# Wanting to make my own tags...



## Bfox (Feb 19, 2013)

Hello,
I am currently printing Gildan G500 and G540 shirts. I have been wanting to start just adding in my own printed tagless brand design where said tag would normally be. However, I have found through searching the forum that Gildans tags are notoriously difficult to remove without messing up the stitching. 

Are there any shirts that are similar to Gildan quality and thickness that have removable tags? Or is there a fool proof way of removing these things? I currently use alphashirt to order.
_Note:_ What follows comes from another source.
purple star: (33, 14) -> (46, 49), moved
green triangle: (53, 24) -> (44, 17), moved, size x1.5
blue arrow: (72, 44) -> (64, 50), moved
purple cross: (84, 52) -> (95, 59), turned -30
Any help would be appreciated.

Thank you.


----------



## elusiveprint (Aug 29, 2013)

google it. you may be surprised at what you can find


----------



## Bfox (Feb 19, 2013)

I have googled and found absolutely nothing about removing Gildan tags.


----------



## thom7215 (Apr 3, 2013)

http://m.youtube.com/watch?v=y-2dhNy2dko


----------



## Bfox (Feb 19, 2013)

Thanks, however that will not work on a gildan shirt. Gildans seem to be stitched in much stronger for that method.


----------



## thom7215 (Apr 3, 2013)

I just did it no problem


----------



## 20vK (Jul 9, 2011)

Didn't work for me........ Tried it on a bunch of shirts ??


----------



## Bfox (Feb 19, 2013)

Same here.


----------



## FPF (Feb 11, 2013)

the Alstyle apparel 1701R is a nice thick ring spun shirt (6 oz) that I think fits extremely well. Its my favorite 6oz shirt. The best thing about them is that the tags pull out extremely easily. Just remember though, the 1701 is the same fit, but not ring spun, so choose accordingly.


----------



## bisondisc (Mar 18, 2014)

You should do woven labels. Google them!


----------